Apple CEO Tim Cook and Alphabet (Google) Chairman Eric Schmidt are early backers of an eco-friendly shower system that transforms water into a kind of mist-and-water combo in an effort to reduce water consumption.

As Entrepreneur Magazine reports, the shower-head system, from San Francisco-based startup Nebia, is “blowing up on Kickstarter.” You think? As of mid-August, the project had received more than $2.1 million in pledged funds, from nearly 6,000 backers. The original goal was a modest $100,000. The Kickstarter campaign closes September 11.

How does it work? On its website, Nebia explains that its technology “atomizes water” into millions of droplets to create 10 times more surface area than a regular shower, giving you “the best of a steam room and an invigorating shower … you’ve taken thousands of showers, but never one like this.” Nebia claims that those who use the shower system will use 70 percent less water.

Harrison Weber, executive editor of VentureBeat.com, looking a little skeptical (okay, scared), recently agreed to “review” an early Nebia prototype.

As Wired Magazine recently reported, the science behind Nebia is more closely related to how farmers water their fields than how we clean ourselves every day, which, basically, is just a faucet that allows gravity to do all of the work.

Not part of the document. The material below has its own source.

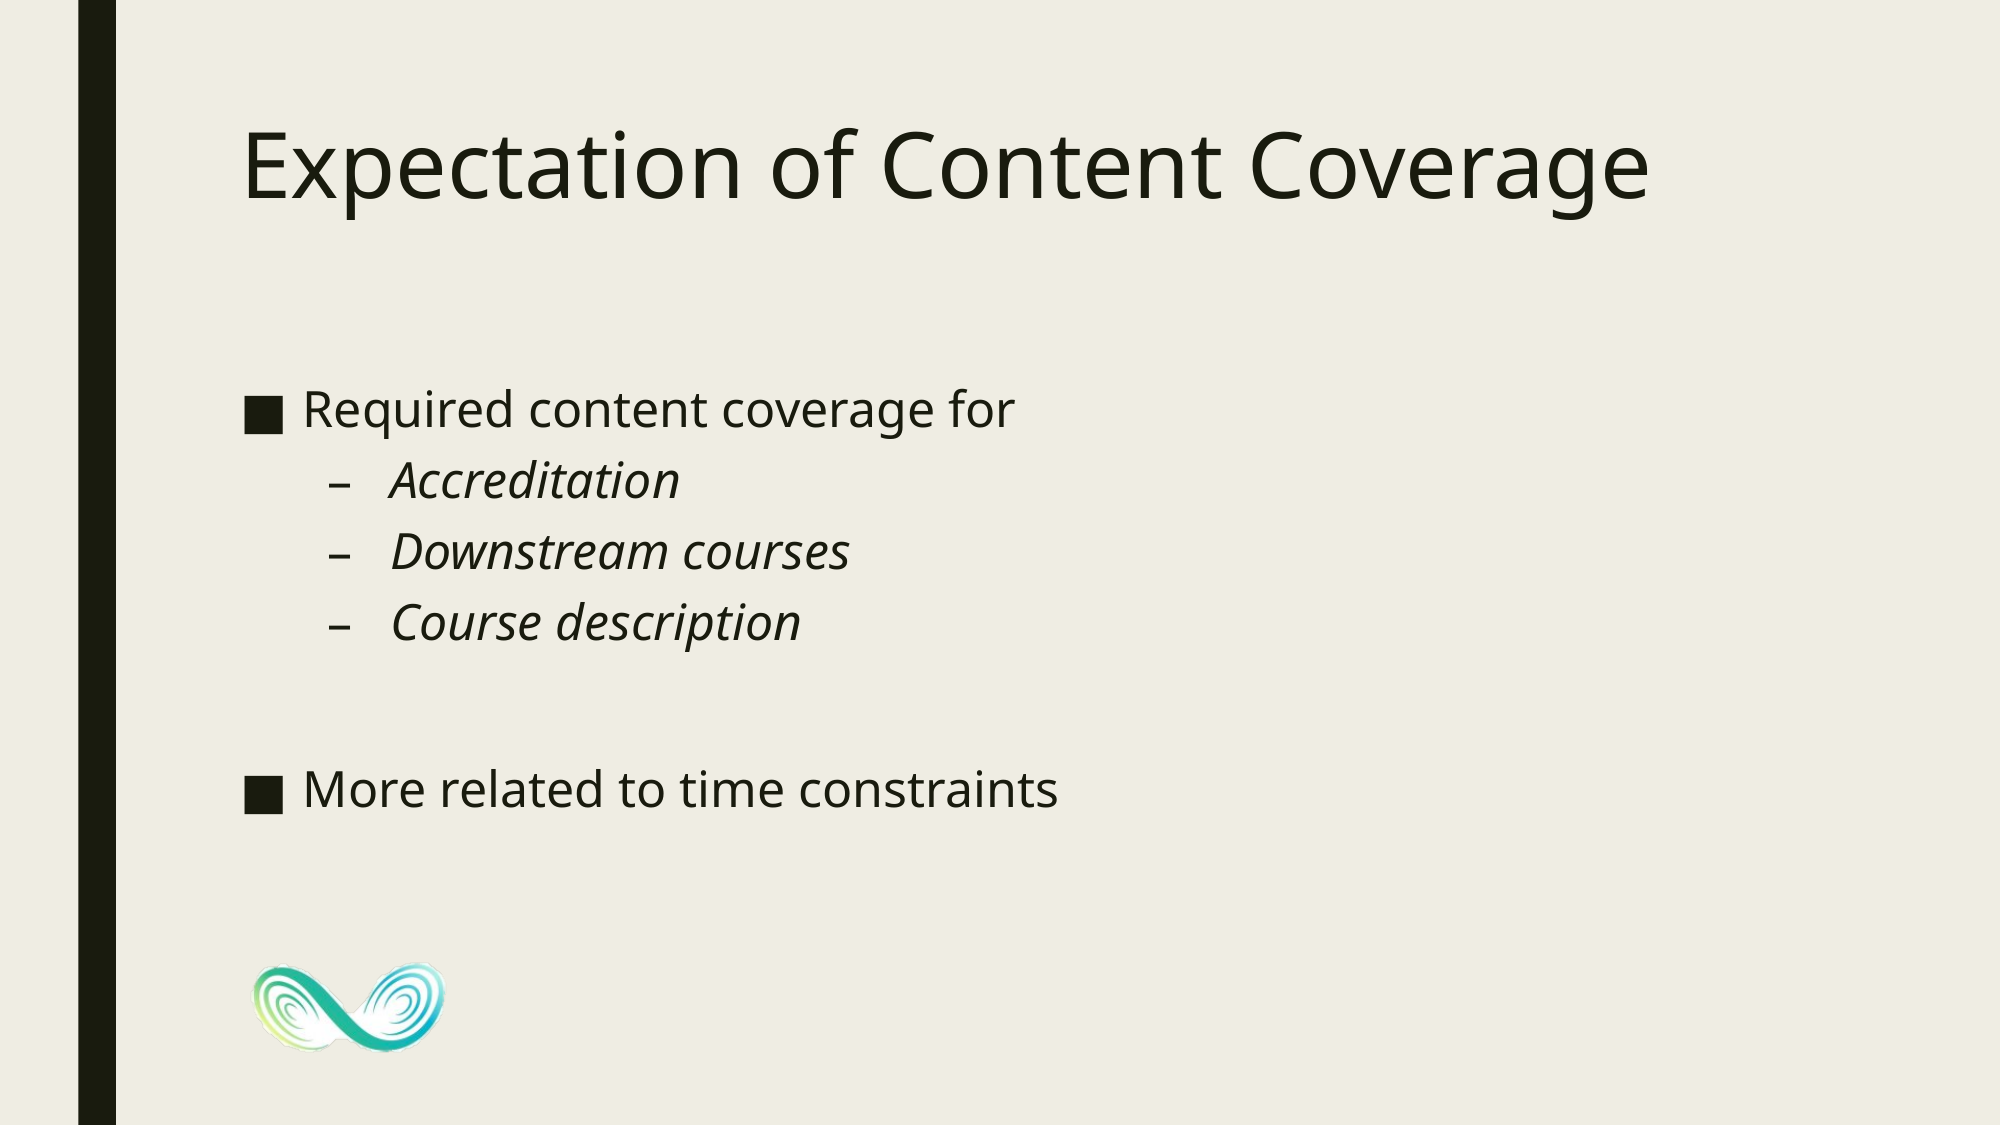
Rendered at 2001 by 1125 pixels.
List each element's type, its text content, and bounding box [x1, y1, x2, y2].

Nebia designers repurposed nozzles that are typically used for agriculture, rocket engines, combination engines and other industrial means. The challenge was keeping the mist warm. Many prototypes later, this challenge was met through incorporating a code used for rockets. Designers began using modeling software from the aerospace and automotive industries. Indeed, it may not be just hyperbole when one reviewer of the shower claimed that Nebia’s product “blasts a steamy mist with the force of a miniaturized jet engine.”